━━━━━ Source text ━━━━━
Given the need of balancing economic development with environmental sustainability, the 2020 EIA draft is considered a regressive departure from the 2006 version it seeks to replace. In this context it is necessary to study the importance of EIA and how the new changes proposed affect the very purpose of the assessment.
Static dimensions
- What is EIA?
Current dimensions
- Key changes in EIA notification 2020
- Exemptions in the notification
- Criticism
Content:
What is EIA?
EIA can be defined as the study to predict the effect of a proposed activity/project on the environment. As a decision making tool, EIA compares various alternatives for a project and seeks to identify the one which represents the best combination of economic and environmental costs and benefits. It helps to identify possible environmental effects of the proposed project, proposes measures to mitigate adverse effects and predicts whether there will be significant adverse environmental effects, even after the mitigation is implemented.
It has benefits such as protection of environment, optimum utilisation of resources and saving of time and cost of the project. Properly conducted EIA also lessens conflicts by promoting community participation, informing decision makers, and helping lay the base for environmentally sound projects.
The eight steps of the EIA process are:
Screening: First stage of EIA, which determines whether the proposed project, requires an EIA and if it does, then the level of assessment required.
Scoping: This stage identifies the key issues and impacts that should be further investigated. This stage also defines the boundary and time limit of the study.
Impact analysis: This stage of EIA identifies and predicts the likely environmental and social impact of the proposed project and evaluates the significance.
Mitigation: This step in EIA recommends the actions to reduce and avoid the potential adverse environmental consequences of development activities.
Reporting: This stage presents the result of EIA in a form of a report to the decision-making body and other interested parties.
Review of EIA: It examines the adequacy and effectiveness of the EIA report and provides the information necessary for decision-making.
Decision-making: It decides whether the project is rejected, approved or needs further change.
━━━━━ Material ━━━━━
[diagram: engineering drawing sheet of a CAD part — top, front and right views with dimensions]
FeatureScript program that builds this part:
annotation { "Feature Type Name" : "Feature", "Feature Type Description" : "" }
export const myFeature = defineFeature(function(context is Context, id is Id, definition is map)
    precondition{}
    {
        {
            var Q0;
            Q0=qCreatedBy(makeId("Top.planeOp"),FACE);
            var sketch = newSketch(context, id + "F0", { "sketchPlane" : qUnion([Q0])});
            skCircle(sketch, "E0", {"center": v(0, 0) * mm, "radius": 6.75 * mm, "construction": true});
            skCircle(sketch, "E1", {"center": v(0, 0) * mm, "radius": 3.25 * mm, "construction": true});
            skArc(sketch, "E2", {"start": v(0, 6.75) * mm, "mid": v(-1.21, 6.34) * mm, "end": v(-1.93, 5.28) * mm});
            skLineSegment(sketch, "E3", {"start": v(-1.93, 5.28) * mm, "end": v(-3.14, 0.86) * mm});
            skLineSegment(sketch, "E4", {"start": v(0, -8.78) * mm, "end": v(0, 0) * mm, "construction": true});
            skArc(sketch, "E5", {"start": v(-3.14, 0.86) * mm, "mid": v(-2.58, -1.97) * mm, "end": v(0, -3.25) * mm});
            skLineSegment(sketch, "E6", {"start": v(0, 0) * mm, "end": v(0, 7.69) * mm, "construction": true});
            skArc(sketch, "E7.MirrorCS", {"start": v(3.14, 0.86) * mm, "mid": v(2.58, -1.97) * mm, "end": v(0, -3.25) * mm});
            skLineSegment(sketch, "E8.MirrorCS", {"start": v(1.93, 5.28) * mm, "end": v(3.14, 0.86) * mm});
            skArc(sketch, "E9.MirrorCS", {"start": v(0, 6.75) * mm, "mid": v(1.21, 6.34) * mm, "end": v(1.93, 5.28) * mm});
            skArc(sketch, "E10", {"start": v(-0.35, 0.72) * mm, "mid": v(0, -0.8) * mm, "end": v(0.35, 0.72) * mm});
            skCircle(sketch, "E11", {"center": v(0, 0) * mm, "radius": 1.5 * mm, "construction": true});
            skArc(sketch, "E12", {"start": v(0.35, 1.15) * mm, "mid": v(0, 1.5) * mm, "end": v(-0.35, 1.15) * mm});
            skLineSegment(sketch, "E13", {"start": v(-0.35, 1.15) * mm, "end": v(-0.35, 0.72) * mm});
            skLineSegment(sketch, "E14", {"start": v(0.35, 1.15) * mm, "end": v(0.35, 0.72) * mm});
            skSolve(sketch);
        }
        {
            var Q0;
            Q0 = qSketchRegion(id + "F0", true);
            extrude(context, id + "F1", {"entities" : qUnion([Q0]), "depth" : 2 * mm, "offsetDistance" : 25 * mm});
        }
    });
━━━━━
━━━━━ Material ━━━━━
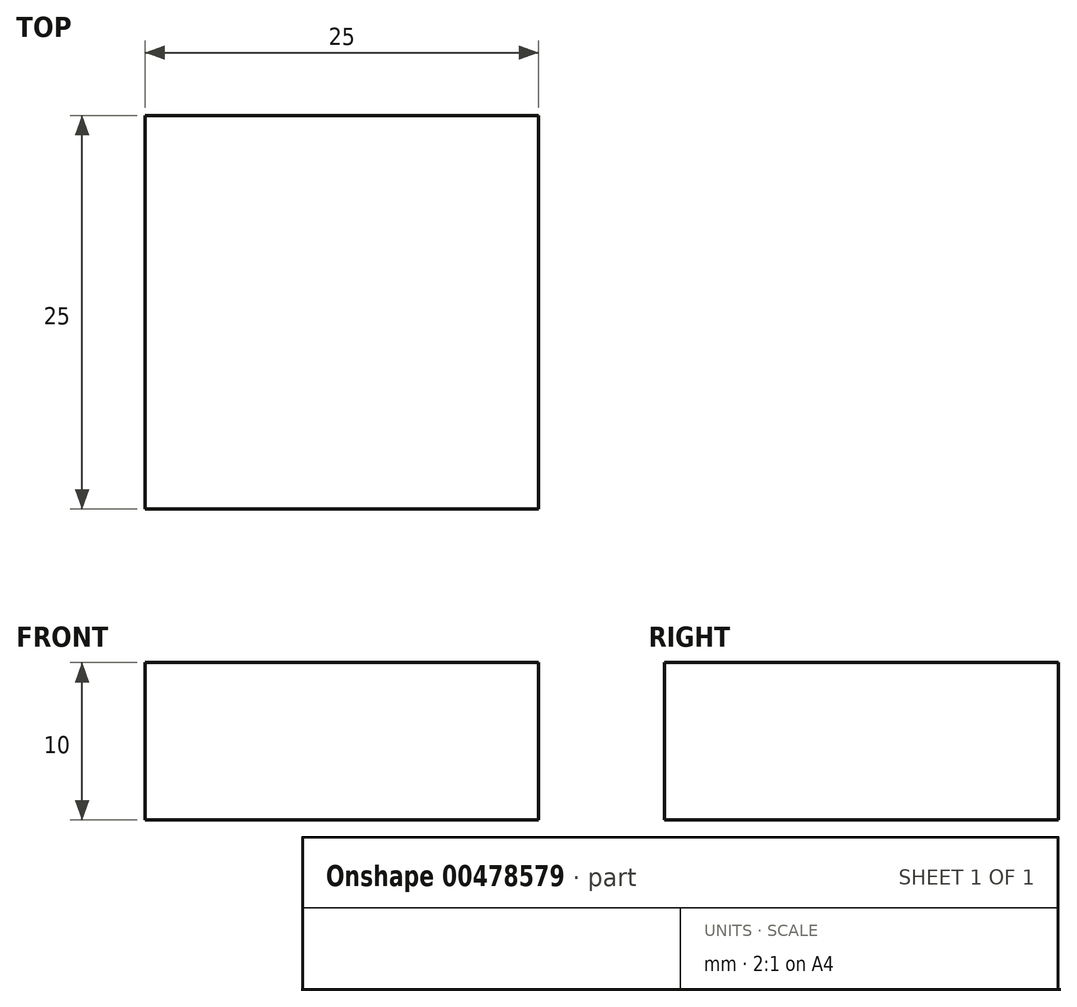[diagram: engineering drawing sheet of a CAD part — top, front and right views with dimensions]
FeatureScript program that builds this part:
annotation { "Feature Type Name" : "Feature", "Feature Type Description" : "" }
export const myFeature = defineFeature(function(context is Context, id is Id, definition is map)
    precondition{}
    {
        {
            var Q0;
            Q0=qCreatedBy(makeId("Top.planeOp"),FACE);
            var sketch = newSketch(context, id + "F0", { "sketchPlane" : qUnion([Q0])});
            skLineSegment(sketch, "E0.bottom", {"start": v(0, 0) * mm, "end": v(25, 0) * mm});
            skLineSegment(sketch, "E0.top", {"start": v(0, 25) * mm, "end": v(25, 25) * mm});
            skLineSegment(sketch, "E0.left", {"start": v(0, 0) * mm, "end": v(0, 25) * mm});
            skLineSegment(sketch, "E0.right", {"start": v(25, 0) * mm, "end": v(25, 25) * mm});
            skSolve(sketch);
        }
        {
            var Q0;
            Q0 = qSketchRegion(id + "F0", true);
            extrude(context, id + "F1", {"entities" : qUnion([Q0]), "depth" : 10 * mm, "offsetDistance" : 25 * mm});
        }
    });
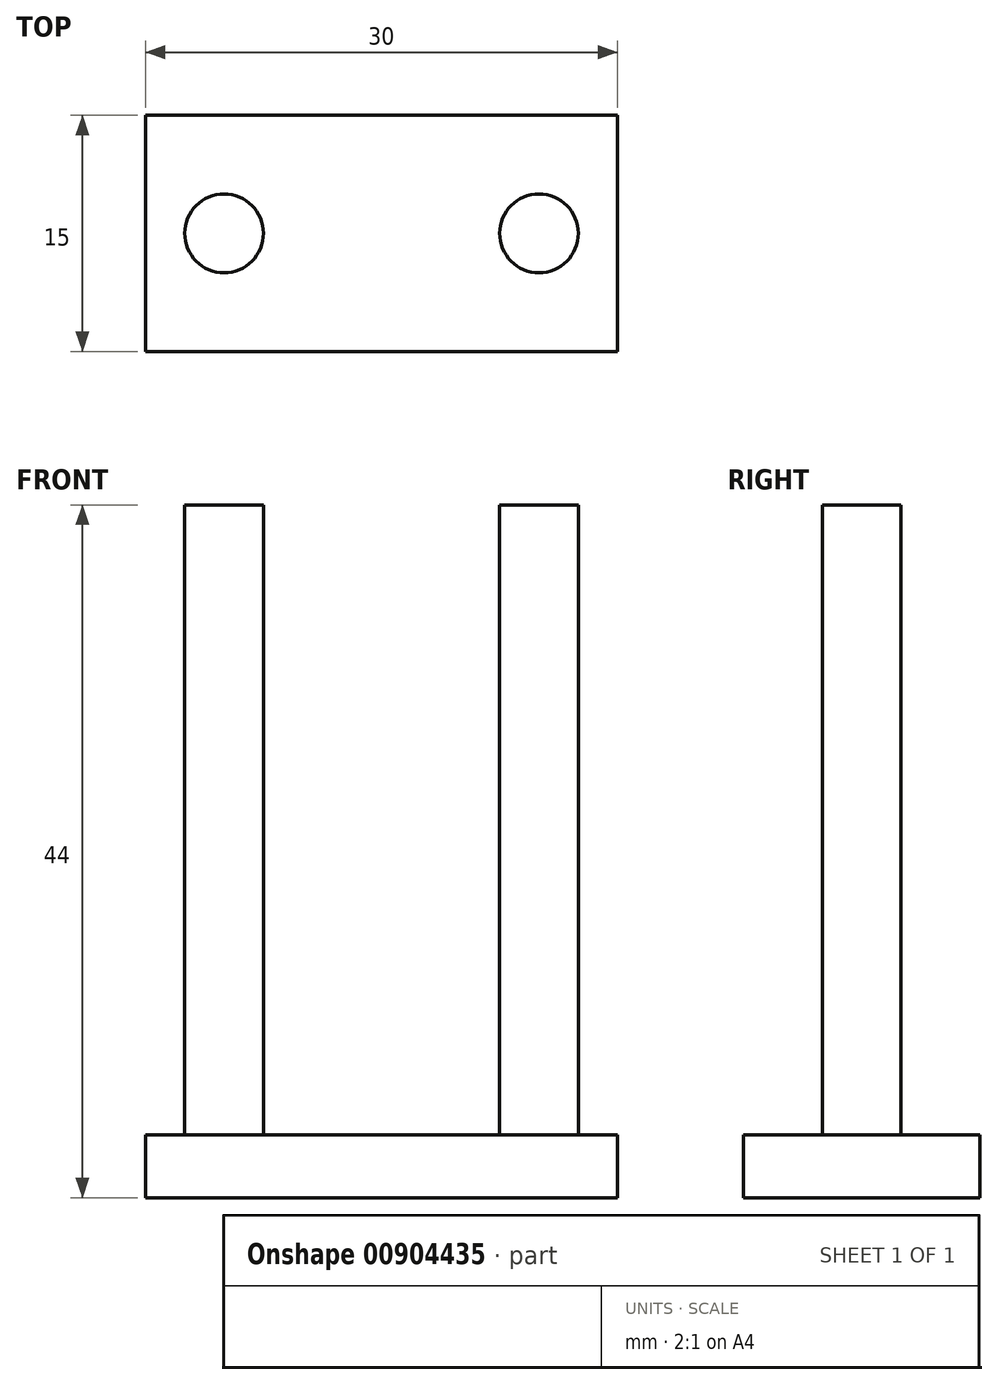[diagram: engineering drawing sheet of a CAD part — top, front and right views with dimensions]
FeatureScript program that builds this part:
━━━━━
Problems:
A - In the passage on EIA, find the stretch that begins at the words "Scoping: This stage" and ends after the words "other interested parties.", and output it word for word.
B - According to the passage on EIA, is each statement below correct? Answer yes or no for each, and quote the words of the passage that decide it.
(i) Screening is the first stage of EIA.
(ii) The 2020 EIA draft is considered an improvement on the 2006 version.
(iii) The scoping stage sets the boundary and time limit of the study.
C - Resume the passage on EIA, starting after its final sentence.

Outputs:
A -
Scoping: This stage identifies the key issues and impacts that should be further investigated. This stage also defines the boundary and time limit of the study.
Impact analysis: This stage of EIA identifies and predicts the likely environmental and social impact of the proposed project and evaluates the significance.
Mitigation: This step in EIA recommends the actions to reduce and avoid the potential adverse environmental consequences of development activities.
Reporting: This stage presents the result of EIA in a form of a report to the decision-making body and other interested parties.

B -
(i) Yes: "Screening: First stage of EIA"
(ii) No: "the 2020 EIA draft is considered a regressive departure from the 2006 version it seeks to replace"
(iii) Yes: "This stage also defines the boundary and time limit of the study."

C -
Post monitoring: This stage comes into play once the project is commissioned. It checks to ensure that the impacts of the project do not exceed the legal standards and implementation of the mitigation measures are in the manner as described in the EIA report.
History of EIA in India:
- A signatory to the Stockholm Declaration (1972) on Environment, India enacted laws to control water (1974) and air (1981) pollution soon after.
- It was only after the Bhopal gas leak disaster in 1984 that the country legislated an umbrella Act for environmental protection in 1986.
- Under the Environment (Protection) Act, 1986, India notified its first EIA norms in 1994, setting in place a legal framework for regulating activities that access, utilise, and affect (pollute) natural resources.
- Every development project has been required to go through the EIA process for obtaining prior environmental clearance ever since.
- The 1994 EIA notification was replaced with a modified draft in 2006.
Key changes in EIA notification 2020:
The two most significant changes in the new draft are the provisions for post-facto project clearance and abandoning the public trust doctrine.
- Projects operating in violation of the Environment Act will now be able to apply for clearance (a reiteration of a March 2017 notification for projects operating without clearance). All a violator will need are two plans for remediation and resource augmentation corresponding to 1.5-2 times “the ecological damage assessed and economic benefit derived due to violation”. For such late applications, a developer will have to cough up Rs 2,000-10,000 per day for the period of delay.
- According to the draft the violation has to be reported either by a government authority or the developers themselves. There is no scope for any public complaint about violations. Instead, the reliance is on the violators to disclose, suo motu, that they broke the law.
Exemptions in the notification:
- Removal of several activities from the purview of public consultation – a list of projects has been included under Category B2, expressly exempted from the requirement of an EIA.
- The projects under this category include:
- offshore and onshore oil, gas and shale exploration,
- hydroelectric projects up to 25 MW,
- irrigation projects between 2,000 and 10,000 hectares of command area,
- small and medium mineral beneficiation units,
- small foundries involving furnace units,
- some categories of re-rolling mills,
- small and medium cement plants,
- small clinker grinding units,
- acids other than phosphoric or ammonia, sulphuric acid, MSMEs in dye and dye intermediates, bulk drugs, synthetic rubbers, medium-sized paint units,
- all inland waterway projects,
- expansion or widening of highways between 25 km and 100 km with defined parameters,
- aerial ropeways in ecologically sensitive areas,
- Most building construction projects of built-up area up to 1,50,000 sq m,
- Specified building construction and area development projects,
- Coal and non-coal mineral prospecting and solar photovoltaic projects
Under existing norms the projects in this list are identified on the basis of screening by Expert Appraisal Committees, rather than being exempted through listing in the Schedule.
Criticisms:
- The new draft exempts a long list of projects from public consultation. E.g. roads and pipelines in border areas will not require any public hearing. The ‘border area’ is defined as “area falling within 100 kilometres aerial distance from the Line of Actual Control with bordering countries of India.” That would cover much of the Northeast, the repository of the country’s richest biodiversity.
- The new provision for post-facto environmental clearance would further weaken protections.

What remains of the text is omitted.